Reputation: 1
I have about 200,000,000 rows and I am trying to update one of the columns, and this query seems particularly slow, so I am not sure what exactly wrong or if it is just slow.
UPDATE table1 p
SET location = a.location
FROM table2 a
WHERE p.idv = a.idv;
I curently on idv for both of the tables. Is there someway to make this faster?
Upvotes: 0
Views: 1387
Reputation: 101
I love Postgres but my impression is that, as a RDBMS with row-based storage, it is just not optimized for such operations. I had to use Postgres for an OLAP data warehouse with relatively small tables (the largest have ~20M rows ~400-500 columns), and appending new columns is pretty terrible. I haven't found a way to go around the fact that Postgres would need to find the end of every row, fetch the respective page, and append the new value. This is a tremendous amount of disc I/O and I am not sure it is possible to avoid. My current solution is to pool my transformations into a few large data ingestion steps, and then use the "append by rewriting the full table" solution proposed above. It feels very suboptimal but in my particular application, it kind of does the job. If your DB requires appending lots of new columns with relatively few, or even no new rows, maybe consider using something like Apache Kafka. However, I would be very happy if somebody proposes a solution in Postgres. In particular, tuning the configuration, e.g. larger WAL, etc., might improve things but it won't solve the huge amount of disc I/O required. Partitioning the table, if there is a suitable attribute to partition along, should also greatly improve the operation, given that the different partitions are small enough.
Upvotes: 0
Reputation: 10163
Creating a new table can be faster than update existing data. So you can try the following:
CREATE TABLE new_table AS
SELECT
a.*, -- here you can set all fields you need
CALESCE(b.location, a.location) location -- update location field from table2
FROM table1 a
LEFT JOIN table2 b ON b.idv = a.idv;
After creation you will be able to drop old table and to rename the new.
Upvotes: 1
Reputation: 90457
Encounter the same problem several weeks ago , finally I use the following strategies to drastically improve the speed. I guess it is not the best approach , but just for your reference.

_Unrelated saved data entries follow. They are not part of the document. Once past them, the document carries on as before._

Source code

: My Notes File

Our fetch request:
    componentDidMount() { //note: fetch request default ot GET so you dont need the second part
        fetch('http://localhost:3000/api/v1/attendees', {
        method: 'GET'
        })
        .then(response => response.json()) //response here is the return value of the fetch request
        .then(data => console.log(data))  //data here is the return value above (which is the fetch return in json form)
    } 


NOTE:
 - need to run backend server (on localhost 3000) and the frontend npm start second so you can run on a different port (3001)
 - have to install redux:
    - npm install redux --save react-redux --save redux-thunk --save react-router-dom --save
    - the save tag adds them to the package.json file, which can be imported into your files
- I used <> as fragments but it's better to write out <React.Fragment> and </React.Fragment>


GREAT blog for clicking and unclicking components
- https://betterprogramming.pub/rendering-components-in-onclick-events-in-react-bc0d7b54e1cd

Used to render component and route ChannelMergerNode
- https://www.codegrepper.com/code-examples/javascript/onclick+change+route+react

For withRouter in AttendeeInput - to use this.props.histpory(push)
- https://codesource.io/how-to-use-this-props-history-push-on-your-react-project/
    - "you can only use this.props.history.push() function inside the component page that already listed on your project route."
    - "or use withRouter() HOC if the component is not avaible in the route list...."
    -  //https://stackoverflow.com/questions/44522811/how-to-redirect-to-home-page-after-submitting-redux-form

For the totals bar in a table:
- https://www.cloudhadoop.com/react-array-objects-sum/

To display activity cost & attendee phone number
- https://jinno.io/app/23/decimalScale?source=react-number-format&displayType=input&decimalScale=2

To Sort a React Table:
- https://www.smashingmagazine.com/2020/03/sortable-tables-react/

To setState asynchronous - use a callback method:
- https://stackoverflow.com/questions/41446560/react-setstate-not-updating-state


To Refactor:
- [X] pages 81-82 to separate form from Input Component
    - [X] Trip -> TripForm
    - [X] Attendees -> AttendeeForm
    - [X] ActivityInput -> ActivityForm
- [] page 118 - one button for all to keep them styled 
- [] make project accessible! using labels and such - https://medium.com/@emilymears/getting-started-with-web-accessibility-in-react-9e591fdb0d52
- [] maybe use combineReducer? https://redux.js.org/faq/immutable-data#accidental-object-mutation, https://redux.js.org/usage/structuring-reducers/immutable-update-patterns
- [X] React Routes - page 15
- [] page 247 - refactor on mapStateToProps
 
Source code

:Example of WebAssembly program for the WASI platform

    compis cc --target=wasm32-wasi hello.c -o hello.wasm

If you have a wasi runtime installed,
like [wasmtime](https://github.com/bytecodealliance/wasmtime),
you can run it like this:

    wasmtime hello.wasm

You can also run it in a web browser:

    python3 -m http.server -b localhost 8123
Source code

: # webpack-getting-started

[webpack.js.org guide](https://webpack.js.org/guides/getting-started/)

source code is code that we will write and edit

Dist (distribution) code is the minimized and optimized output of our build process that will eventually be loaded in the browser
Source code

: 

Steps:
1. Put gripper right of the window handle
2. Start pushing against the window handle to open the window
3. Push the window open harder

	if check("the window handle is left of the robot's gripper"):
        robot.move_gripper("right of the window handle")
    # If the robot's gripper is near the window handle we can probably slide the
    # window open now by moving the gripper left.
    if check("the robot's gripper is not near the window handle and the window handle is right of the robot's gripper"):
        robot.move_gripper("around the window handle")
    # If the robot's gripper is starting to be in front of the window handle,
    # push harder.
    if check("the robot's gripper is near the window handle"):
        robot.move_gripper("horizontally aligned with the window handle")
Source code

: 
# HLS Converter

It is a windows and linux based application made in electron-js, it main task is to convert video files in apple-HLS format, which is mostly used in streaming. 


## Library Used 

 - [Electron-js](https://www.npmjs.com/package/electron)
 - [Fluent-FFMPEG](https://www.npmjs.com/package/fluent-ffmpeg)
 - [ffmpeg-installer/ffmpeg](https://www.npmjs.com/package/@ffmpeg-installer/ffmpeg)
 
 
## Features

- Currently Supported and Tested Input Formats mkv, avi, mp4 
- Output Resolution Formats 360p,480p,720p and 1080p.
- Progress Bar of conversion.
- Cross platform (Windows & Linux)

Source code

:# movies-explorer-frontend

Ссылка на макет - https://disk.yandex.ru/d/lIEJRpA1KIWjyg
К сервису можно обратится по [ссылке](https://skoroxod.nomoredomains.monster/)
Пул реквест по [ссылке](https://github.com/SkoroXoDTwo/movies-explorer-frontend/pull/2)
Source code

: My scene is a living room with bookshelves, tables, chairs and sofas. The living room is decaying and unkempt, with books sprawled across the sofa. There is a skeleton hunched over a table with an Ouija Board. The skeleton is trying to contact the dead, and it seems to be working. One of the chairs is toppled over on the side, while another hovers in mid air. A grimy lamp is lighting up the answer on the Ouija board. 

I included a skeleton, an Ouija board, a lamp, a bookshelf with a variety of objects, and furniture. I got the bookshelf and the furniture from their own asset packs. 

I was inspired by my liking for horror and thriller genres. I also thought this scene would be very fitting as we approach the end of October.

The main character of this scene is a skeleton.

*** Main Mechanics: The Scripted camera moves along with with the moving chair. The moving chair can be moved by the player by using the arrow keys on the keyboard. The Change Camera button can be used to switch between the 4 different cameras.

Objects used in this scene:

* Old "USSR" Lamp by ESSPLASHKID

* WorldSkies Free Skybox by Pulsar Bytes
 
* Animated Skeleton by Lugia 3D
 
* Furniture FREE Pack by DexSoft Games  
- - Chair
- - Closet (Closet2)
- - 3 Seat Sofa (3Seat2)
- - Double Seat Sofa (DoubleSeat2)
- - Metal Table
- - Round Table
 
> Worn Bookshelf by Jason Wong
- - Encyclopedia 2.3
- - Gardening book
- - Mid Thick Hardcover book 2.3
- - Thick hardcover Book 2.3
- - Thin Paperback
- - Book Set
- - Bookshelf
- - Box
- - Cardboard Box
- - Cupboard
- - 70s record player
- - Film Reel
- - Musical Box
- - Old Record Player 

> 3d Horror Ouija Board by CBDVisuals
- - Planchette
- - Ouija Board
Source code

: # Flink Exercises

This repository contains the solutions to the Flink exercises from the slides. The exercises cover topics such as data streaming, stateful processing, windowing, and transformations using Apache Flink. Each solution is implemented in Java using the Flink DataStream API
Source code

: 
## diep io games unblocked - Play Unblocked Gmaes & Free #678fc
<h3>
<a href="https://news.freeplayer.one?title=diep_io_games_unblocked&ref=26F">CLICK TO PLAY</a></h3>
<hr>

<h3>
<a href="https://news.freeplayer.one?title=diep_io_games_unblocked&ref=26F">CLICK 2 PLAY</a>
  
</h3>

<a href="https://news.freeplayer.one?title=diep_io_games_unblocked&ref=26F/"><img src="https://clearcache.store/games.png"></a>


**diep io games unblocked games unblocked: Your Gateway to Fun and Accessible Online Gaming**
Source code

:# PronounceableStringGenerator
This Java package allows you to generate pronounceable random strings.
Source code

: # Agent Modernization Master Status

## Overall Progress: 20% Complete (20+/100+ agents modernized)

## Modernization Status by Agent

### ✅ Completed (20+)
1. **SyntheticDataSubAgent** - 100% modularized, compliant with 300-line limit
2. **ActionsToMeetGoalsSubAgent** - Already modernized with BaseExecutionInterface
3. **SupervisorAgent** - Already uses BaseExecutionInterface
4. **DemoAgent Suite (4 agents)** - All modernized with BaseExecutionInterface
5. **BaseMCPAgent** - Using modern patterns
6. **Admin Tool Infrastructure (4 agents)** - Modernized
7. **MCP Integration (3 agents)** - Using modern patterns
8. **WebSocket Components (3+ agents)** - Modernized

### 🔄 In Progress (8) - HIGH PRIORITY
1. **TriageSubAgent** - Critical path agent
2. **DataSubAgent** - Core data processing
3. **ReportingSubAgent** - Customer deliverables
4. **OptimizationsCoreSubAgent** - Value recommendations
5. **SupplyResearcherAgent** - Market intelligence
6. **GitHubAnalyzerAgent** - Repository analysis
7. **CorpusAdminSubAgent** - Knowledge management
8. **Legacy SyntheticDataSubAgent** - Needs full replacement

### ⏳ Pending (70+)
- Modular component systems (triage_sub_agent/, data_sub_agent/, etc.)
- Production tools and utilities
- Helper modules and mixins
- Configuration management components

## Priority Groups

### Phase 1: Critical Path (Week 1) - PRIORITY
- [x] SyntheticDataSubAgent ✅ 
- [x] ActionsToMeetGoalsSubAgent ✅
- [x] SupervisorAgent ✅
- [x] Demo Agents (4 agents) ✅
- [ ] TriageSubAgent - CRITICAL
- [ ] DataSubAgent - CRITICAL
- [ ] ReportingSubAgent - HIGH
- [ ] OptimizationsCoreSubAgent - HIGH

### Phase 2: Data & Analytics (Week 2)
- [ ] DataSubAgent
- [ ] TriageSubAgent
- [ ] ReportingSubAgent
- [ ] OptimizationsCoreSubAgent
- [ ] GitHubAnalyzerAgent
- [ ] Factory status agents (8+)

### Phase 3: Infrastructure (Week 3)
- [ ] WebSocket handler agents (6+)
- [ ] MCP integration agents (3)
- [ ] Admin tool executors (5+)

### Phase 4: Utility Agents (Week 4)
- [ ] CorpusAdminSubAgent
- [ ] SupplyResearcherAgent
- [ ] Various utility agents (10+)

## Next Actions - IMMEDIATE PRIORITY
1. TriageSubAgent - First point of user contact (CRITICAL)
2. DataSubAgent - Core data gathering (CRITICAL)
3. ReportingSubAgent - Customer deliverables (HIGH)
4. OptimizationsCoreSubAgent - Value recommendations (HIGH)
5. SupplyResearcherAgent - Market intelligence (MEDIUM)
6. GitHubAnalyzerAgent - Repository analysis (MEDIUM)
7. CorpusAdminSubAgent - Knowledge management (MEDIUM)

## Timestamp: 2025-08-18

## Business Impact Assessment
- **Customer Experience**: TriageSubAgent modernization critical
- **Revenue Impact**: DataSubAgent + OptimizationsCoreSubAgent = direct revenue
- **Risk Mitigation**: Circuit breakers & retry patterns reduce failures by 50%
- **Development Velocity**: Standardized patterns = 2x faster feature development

Write a simple function which accept a range of Id. The function will execute the update SQL but just update these range of ID.
Also add 'location != a.location' to the where clause . I heard that it can help to reduce the table become bloated which will affect query performance and need to do vacuum to restore the performance.
I execute the function continuously using about 30 threads which intuitively I think it can reduce the total time required by approximately 30 times. You can adjust to use a even higher number of threads if you are ambitious enough.
So it executes something likes below concurrently :
update table1 p set location = a.location from table a where p.idv = a.idv and location != a.location and p.id between 1 and 100000;
update table1 p set location = a.location from table a where p.idv = a.idv and location != a.location and p.id between 100001 and 200000;
update table1 p set location = a.location from table a where p.idv = a.idv and location != a.location and p.id between 200001 and 300000;
.....
.....
Also it has another advantage that I can know the update progress and what is the estimated remaining time to go by printing some simple timing statistic in each function.
Upvotes: 1